La pretesa equiparazione tra domicilio e cabina
Qualche tempo dopo, però, ci arriva la segnalazione di qualche titolare di trattoria che riferisce di aver ricevuto una visita da parte della polizia municipale, che li informava dell’impossibilità di poter svolgere quel tipo di servizio, di consegnare cioè pasti prenotati via mail o via telefono direttamente all’autista in attesa presso la sua cabina. Per una ragione squisitamente tecno-giuridica: una cabina di un camion non può essere equiparata, nella logica del diritto, a un domicilio. Qualche trattoria, addirittura, su questa base ha anche subito una sanzione di 400 euro. E di questi tempi multe di tale importo per esercizi di ridotte dimensioni fanno molto male. Ma allora come si può mettere d’accordo il rispetto delle normative con il sacrosanto diritto degli autisti in sosta di avere un pasto caldo?

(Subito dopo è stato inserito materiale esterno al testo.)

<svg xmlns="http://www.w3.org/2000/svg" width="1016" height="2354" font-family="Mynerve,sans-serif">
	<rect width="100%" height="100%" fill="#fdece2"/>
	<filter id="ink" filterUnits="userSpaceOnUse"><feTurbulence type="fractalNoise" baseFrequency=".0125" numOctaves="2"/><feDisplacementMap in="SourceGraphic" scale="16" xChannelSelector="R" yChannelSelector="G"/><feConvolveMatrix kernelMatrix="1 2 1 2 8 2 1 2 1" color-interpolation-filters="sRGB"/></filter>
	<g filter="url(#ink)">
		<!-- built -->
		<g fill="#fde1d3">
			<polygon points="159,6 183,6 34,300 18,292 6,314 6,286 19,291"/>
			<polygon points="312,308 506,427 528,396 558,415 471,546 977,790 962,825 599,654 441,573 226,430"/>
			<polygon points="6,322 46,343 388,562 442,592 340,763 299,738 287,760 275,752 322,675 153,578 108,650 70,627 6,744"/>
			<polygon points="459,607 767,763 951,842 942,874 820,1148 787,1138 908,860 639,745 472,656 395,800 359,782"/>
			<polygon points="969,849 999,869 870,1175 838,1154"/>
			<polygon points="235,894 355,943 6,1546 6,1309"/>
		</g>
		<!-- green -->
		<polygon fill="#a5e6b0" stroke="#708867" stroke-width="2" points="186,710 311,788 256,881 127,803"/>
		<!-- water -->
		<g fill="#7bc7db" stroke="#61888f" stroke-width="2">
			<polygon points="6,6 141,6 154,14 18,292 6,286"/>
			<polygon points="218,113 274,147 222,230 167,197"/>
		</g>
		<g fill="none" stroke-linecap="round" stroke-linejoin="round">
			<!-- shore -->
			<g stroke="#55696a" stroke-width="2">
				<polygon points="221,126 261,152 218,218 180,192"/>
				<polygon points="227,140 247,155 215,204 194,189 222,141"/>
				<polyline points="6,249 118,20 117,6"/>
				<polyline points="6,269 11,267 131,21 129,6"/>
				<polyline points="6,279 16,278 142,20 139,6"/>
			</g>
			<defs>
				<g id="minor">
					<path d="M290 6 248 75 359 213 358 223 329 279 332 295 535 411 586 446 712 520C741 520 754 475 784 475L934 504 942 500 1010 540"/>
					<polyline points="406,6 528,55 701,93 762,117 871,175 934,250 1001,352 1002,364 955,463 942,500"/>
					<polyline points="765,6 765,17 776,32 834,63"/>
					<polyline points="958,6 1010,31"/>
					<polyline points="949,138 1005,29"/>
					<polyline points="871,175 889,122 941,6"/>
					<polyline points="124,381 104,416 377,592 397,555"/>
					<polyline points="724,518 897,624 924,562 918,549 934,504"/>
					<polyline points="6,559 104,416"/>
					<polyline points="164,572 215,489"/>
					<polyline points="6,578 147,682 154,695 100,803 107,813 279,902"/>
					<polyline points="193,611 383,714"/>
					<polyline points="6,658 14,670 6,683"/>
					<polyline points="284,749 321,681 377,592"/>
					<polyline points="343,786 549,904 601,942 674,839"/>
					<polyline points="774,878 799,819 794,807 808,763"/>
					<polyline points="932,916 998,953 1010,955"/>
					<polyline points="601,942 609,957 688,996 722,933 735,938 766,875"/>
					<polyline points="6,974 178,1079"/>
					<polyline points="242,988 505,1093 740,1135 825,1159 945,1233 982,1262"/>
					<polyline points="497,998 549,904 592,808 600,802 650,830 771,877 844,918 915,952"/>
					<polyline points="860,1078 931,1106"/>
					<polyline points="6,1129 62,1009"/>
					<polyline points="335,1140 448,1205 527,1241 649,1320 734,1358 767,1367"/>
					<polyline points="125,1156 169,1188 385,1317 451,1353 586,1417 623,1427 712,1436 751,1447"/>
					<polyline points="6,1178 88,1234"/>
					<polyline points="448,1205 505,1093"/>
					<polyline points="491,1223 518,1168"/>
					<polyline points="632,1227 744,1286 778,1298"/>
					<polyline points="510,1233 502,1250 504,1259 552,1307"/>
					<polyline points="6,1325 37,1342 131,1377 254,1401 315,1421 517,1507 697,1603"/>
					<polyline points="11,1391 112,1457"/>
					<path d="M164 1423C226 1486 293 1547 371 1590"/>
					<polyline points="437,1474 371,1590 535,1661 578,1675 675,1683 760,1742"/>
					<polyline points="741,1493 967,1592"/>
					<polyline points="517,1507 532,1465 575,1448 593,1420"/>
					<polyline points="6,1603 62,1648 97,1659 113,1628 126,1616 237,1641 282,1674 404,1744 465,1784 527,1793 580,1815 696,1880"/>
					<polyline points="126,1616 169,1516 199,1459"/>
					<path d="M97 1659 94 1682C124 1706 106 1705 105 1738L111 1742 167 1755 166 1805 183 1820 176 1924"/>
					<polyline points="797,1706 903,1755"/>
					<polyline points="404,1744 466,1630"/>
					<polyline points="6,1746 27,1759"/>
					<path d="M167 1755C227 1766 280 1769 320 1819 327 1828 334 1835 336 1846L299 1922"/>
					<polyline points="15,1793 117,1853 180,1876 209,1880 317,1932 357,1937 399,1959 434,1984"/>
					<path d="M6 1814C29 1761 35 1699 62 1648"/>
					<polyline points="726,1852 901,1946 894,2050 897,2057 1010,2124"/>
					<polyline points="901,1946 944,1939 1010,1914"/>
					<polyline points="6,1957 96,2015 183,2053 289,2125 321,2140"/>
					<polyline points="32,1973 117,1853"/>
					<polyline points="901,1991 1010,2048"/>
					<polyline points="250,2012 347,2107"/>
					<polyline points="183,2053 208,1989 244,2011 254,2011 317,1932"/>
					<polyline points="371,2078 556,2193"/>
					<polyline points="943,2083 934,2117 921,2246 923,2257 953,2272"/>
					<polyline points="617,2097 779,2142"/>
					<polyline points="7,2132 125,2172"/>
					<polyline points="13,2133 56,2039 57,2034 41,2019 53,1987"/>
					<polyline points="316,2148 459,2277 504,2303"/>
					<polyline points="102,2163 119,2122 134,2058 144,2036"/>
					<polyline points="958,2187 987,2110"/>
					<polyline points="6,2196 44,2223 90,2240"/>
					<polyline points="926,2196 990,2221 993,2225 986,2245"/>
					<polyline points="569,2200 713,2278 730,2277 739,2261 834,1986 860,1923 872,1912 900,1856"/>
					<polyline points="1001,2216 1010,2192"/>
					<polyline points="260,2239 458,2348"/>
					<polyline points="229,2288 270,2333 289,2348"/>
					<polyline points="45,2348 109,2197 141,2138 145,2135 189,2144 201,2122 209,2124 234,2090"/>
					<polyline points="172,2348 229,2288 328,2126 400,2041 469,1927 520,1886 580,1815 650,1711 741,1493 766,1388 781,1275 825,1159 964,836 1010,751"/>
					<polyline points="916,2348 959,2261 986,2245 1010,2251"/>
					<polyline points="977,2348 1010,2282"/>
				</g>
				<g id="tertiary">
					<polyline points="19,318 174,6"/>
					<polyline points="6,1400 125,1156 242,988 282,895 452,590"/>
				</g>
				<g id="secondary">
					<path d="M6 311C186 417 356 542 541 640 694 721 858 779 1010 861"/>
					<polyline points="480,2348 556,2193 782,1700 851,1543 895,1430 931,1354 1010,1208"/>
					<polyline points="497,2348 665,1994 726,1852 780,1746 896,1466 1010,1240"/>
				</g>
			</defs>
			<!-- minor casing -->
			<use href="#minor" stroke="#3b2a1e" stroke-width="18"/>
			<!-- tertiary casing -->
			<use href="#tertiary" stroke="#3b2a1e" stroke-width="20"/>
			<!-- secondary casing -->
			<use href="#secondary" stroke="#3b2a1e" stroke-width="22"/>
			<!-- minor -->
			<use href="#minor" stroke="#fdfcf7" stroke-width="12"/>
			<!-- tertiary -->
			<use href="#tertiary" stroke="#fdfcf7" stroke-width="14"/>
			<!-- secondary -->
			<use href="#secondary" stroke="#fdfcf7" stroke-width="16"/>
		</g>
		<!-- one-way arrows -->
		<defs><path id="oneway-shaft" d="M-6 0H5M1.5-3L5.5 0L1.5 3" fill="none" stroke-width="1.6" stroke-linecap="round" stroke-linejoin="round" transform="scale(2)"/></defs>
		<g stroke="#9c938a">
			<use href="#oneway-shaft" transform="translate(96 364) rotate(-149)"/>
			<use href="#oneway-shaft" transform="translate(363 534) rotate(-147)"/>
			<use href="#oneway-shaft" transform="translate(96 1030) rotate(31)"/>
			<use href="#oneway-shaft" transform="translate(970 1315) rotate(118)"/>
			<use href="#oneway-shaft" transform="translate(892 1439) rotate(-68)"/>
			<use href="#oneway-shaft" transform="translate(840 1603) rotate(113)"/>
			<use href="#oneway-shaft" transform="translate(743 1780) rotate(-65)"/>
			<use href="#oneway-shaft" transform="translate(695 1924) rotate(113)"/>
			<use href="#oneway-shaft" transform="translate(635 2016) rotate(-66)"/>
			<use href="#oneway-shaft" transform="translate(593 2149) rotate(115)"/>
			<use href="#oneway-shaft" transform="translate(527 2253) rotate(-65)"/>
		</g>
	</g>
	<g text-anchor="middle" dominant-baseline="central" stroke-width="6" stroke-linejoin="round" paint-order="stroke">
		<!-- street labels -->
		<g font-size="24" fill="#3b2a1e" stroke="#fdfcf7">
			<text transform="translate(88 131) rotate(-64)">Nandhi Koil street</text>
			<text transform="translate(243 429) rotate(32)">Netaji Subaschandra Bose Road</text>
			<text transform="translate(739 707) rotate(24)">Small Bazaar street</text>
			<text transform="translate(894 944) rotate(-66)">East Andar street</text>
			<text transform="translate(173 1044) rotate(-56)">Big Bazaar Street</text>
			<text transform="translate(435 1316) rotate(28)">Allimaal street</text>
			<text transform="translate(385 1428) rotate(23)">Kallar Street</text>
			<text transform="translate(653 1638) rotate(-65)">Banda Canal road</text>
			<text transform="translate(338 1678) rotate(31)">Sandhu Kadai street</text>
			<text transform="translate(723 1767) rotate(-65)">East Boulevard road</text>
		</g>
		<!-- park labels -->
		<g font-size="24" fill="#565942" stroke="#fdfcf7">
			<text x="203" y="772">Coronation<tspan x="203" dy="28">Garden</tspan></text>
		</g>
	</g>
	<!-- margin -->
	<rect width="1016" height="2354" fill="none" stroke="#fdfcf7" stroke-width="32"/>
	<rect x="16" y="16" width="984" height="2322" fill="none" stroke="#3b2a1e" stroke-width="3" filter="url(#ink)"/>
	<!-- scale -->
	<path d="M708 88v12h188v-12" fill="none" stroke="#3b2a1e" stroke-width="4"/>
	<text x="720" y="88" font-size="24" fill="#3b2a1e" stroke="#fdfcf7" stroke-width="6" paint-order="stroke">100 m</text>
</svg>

Evitare gli assembramenti: la consegna in cabina lo garantisce
Da un punto di vista prettamente giuridico, in realtà, gli agenti della municipale dicono il vero: cabina e domicilio non sono la stessa cosa. Ma se si guarda invece a ciò a cui mirava il decreto che ha disposto la chiusura delle trattorie, prevedendo l’eccezione della consegna a domicilio, le cose stanno diversamente. Perché in quel caso la richiesta di consegnare a domicilio (piuttosto che d’asporto) serviva a evitare che fuori dal locale si creassero pericolosi assembramenti. Ma se uno, dieci o anche quaranta autisti rimangono tutti all’interno della propria cabina ad attendere la consegna del pasto, il rischio assembramenti diventa inesistente. Anzi, conservare questa opzione di ristoro anche un domani, quando cioè le trattorie riapriranno, ma non potranno ugualmente mettere intorno a un tavolo troppe persone, la consegna in cabina garantirebbe il rispetto di quella distanza interpersonale che abbiamo imparato a conoscere come strumento di lotta al virus.

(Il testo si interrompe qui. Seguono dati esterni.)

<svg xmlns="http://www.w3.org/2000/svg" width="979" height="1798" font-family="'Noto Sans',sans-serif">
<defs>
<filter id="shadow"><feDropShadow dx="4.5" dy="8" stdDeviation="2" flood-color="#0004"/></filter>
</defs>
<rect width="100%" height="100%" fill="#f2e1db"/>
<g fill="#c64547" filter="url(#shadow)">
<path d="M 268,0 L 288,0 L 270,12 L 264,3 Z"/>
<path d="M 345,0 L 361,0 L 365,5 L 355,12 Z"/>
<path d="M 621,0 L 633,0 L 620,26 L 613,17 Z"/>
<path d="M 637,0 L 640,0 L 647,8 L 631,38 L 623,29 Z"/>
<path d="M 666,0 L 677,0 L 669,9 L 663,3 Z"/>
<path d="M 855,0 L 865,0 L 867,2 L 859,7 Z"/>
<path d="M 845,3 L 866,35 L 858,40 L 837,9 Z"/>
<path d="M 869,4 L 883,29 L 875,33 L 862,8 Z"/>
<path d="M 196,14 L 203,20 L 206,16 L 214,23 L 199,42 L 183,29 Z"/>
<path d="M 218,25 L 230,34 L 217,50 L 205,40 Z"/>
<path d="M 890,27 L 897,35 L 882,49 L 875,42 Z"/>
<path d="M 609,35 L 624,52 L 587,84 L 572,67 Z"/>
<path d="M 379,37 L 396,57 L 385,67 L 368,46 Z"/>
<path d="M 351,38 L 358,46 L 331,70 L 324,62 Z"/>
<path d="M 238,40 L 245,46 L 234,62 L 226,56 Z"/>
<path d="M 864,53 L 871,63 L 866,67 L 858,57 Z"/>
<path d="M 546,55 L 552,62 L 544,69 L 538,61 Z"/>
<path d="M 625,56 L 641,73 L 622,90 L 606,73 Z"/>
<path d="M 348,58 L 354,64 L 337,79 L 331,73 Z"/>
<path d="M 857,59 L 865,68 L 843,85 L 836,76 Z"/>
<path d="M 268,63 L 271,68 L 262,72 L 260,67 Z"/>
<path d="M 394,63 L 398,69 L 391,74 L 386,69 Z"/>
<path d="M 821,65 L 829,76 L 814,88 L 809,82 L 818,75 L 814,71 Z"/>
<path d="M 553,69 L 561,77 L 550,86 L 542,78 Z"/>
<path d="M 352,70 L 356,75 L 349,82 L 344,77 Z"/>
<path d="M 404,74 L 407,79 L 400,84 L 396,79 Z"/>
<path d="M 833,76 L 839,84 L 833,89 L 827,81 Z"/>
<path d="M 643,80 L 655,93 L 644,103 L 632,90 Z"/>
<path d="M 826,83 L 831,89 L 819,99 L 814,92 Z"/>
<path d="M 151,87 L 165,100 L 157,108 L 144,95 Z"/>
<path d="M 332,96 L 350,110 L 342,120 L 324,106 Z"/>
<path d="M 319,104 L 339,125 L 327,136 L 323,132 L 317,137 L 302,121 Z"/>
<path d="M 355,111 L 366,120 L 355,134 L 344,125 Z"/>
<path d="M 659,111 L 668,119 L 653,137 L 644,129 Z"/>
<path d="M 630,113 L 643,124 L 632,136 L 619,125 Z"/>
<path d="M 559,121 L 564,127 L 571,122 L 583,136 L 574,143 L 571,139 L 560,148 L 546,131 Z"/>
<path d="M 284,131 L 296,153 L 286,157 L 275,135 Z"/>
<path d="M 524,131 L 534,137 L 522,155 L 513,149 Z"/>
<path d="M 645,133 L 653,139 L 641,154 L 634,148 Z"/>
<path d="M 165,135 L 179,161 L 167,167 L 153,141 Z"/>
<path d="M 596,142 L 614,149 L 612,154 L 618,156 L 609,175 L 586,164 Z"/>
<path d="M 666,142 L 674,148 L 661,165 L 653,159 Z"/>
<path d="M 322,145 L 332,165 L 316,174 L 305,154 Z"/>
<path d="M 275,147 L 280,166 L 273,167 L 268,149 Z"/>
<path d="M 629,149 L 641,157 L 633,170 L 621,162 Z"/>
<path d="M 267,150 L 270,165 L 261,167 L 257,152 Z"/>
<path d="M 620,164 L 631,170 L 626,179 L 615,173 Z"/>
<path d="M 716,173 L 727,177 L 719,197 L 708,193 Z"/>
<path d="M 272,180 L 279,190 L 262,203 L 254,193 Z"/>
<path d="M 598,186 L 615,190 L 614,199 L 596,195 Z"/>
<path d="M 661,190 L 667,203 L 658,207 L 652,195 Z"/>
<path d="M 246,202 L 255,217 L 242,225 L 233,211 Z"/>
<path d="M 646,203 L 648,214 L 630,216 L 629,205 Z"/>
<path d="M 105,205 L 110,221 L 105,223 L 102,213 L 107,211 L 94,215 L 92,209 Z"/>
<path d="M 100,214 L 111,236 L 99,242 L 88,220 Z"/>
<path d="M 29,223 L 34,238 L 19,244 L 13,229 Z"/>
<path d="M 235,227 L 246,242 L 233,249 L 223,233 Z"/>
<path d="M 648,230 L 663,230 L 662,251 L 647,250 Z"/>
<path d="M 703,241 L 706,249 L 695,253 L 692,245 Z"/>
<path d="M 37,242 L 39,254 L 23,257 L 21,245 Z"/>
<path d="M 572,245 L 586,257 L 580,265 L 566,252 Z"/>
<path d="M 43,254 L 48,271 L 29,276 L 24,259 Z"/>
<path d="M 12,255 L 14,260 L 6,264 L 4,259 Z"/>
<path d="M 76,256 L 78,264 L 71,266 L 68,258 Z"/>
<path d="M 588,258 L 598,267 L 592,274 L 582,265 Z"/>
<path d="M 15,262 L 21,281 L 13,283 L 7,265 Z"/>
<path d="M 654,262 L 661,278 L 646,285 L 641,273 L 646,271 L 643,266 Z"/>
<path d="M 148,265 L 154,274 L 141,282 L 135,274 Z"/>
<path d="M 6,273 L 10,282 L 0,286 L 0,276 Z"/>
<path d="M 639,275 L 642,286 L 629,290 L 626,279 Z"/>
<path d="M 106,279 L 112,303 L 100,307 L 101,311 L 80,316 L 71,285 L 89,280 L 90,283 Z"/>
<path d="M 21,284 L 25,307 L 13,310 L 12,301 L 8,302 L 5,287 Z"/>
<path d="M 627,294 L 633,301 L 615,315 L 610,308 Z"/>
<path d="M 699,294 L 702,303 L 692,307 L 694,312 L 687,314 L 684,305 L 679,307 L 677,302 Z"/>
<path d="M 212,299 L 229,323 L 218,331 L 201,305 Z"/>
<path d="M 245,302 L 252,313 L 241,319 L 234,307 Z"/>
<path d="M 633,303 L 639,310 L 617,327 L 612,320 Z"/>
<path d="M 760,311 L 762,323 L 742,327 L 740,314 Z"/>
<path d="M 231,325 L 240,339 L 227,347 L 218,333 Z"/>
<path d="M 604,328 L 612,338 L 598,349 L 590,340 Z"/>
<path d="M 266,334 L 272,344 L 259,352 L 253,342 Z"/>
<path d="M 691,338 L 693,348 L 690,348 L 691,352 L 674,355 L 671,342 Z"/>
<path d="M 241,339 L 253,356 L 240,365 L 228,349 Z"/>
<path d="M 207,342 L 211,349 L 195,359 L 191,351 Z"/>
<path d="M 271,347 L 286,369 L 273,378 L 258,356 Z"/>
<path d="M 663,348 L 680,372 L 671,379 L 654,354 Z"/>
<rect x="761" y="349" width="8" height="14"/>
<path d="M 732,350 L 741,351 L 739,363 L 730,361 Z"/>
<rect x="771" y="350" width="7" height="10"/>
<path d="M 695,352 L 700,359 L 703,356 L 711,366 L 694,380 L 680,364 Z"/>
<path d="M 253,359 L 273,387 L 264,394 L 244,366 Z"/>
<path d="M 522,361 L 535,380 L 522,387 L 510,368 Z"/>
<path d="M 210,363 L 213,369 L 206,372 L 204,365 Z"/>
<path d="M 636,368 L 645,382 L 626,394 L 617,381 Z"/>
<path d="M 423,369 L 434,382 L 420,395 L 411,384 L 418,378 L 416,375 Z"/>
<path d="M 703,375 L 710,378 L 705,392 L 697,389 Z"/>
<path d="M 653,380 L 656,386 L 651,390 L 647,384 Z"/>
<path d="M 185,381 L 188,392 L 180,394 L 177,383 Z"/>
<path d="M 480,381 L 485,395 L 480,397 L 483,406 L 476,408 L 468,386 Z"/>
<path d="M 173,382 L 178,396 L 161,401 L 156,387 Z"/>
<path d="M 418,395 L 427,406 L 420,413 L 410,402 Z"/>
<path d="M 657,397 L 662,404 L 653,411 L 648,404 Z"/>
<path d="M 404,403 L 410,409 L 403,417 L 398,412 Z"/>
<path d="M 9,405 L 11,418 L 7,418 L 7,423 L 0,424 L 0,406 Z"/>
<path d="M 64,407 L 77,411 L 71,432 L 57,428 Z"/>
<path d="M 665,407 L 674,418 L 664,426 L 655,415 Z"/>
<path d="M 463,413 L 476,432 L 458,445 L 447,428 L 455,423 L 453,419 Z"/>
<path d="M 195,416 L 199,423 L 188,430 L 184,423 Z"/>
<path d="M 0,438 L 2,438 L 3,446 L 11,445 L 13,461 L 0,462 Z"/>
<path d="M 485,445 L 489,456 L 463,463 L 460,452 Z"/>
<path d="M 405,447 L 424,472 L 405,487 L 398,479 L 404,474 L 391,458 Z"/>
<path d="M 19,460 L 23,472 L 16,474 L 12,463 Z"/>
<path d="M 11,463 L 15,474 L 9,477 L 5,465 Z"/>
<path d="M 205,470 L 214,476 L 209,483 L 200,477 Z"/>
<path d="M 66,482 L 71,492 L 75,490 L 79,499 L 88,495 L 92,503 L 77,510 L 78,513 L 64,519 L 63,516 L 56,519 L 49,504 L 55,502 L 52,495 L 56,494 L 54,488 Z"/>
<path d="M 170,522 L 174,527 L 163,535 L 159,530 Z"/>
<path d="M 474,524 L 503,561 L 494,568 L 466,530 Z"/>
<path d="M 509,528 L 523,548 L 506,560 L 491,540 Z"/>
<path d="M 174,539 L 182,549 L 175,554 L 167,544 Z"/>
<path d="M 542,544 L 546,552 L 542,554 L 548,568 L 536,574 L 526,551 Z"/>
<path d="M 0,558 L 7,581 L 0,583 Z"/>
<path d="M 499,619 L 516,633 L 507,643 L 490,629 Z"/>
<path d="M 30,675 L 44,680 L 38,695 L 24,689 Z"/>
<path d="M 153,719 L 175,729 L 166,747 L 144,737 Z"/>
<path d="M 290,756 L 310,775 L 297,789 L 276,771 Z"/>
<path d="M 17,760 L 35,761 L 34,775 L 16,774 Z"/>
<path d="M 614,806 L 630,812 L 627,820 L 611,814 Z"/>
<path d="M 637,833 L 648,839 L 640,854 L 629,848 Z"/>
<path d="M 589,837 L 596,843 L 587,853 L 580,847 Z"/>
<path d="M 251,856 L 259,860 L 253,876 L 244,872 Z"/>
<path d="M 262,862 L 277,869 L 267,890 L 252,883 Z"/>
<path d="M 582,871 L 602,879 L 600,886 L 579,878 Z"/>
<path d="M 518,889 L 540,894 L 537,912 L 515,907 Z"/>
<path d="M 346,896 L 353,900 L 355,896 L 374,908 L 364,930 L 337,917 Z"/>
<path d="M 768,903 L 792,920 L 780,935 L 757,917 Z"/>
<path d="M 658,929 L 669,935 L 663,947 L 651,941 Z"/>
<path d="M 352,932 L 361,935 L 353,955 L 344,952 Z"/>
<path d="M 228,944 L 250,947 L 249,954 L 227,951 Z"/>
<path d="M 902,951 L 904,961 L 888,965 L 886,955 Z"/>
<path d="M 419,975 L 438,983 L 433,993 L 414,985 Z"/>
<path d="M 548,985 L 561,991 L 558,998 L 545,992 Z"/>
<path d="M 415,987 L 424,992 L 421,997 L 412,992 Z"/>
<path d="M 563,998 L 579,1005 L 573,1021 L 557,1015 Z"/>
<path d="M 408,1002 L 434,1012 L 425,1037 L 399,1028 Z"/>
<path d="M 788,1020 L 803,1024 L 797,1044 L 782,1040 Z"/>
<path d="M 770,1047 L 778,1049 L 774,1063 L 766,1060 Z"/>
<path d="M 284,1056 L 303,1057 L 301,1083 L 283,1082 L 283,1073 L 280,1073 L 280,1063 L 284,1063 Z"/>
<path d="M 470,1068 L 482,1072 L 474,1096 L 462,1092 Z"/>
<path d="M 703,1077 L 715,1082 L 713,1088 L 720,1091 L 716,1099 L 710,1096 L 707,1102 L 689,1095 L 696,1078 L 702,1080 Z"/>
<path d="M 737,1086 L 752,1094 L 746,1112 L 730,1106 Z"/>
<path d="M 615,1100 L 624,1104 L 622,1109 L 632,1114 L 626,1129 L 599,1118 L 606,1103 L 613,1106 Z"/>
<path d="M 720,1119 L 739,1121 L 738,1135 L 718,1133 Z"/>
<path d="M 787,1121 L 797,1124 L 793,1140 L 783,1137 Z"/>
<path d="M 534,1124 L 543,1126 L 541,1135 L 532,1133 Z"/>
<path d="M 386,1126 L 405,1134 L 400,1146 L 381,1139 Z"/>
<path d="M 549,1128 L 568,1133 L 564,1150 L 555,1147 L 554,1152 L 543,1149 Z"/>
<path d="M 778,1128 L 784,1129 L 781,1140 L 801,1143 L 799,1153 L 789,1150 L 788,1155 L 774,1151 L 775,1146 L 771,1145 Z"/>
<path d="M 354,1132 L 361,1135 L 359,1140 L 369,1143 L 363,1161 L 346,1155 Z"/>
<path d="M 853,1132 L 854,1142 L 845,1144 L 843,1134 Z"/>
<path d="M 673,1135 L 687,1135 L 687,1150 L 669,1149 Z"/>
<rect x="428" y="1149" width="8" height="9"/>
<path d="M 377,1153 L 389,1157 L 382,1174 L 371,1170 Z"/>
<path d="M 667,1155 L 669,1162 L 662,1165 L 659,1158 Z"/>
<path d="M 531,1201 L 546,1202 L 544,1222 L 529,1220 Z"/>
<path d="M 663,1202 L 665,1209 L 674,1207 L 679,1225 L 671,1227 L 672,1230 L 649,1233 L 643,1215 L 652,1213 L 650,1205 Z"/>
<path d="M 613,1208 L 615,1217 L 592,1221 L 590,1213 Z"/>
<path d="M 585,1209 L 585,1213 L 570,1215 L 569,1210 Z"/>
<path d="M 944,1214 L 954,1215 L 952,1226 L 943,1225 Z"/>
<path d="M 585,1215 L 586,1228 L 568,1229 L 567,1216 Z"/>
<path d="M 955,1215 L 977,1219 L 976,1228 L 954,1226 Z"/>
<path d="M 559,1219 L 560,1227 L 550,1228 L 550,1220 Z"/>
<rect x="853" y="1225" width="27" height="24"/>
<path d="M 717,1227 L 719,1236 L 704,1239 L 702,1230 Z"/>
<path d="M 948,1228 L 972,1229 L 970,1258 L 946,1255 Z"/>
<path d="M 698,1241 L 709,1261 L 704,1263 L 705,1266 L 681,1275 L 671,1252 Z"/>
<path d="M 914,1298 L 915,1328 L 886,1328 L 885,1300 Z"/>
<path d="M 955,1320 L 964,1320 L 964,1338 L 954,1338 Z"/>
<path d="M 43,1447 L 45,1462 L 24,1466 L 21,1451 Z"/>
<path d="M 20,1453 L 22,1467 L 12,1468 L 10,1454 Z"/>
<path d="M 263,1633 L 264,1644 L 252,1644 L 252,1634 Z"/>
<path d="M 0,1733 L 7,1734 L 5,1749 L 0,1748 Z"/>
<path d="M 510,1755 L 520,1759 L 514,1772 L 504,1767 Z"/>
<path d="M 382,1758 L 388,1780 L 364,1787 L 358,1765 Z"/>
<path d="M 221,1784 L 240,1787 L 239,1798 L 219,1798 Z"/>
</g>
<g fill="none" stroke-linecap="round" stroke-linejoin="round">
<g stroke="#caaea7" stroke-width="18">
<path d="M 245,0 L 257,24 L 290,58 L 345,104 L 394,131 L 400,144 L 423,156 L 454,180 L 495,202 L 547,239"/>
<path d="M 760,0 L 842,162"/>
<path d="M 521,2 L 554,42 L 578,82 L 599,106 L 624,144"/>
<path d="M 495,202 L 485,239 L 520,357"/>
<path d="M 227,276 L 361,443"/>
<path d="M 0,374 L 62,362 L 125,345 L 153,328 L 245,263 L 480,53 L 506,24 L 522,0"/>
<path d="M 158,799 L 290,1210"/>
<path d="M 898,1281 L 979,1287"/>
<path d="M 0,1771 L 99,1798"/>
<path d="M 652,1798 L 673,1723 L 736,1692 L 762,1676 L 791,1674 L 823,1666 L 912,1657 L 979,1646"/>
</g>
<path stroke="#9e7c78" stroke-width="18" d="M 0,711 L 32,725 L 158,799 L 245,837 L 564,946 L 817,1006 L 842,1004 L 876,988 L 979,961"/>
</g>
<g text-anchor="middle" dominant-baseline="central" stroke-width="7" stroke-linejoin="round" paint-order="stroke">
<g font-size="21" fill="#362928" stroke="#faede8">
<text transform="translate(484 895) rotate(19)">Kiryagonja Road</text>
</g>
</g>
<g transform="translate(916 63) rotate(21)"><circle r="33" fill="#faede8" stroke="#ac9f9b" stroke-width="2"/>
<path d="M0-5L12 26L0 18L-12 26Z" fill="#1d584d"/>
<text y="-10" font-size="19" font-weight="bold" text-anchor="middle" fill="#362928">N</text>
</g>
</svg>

Alla ricerca di una soluzione: scriviamo al ministero insieme alla FAI
Tutte considerazioni che non abbiamo tenute per noi. Prima le abbiamo condivise con qualche rappresentante di Fai-Conftrasporto, trovando subito attenzione e reazione immediate. Anche per loro, come ha scritto Paolo Uggè sul sito dell’associazione, «multare delle piccole trattorie che preparano i pasti per i conducenti di mezzi perché la cabina non è un luogo idoneo» è letteralmente «un assurdo». Poi, sempre insieme alla Fai, abbiamo pensato di scrivere al capo di gabinetto del ministero dei Trasporti (e per conoscenza a quelli dei ministeri dell’Interno e della Salute), per raccontargli questa vicenda e per chiedergli di trovare una soluzione. Anzi, ci siamo permessi anche di fornire dei suggerimenti. Si potrebbe, per esempio, fornire un’interpretazione estensiva di quel termine «domicilio», fino a ricomprendere anche la cabina di un camion. Oppure, sarebbe agevole seguire l’esempio della Francia, che ha concesso ai ristoranti attivi nei servizi di ristoro all’autotrasporto una deroga rispetto alla chiusura disposta per gli altri ristoranti.
Proposte, certo, più o meno plausibili. L’importante è che, a prescindere dal come lo si faccia, non si privi questi paladini della nostra normalità di un briciolo di normalità quotidiana. Sarebbe un modo concreto per tradurre in fatti i tanti “grazie“ pronunciati a parole.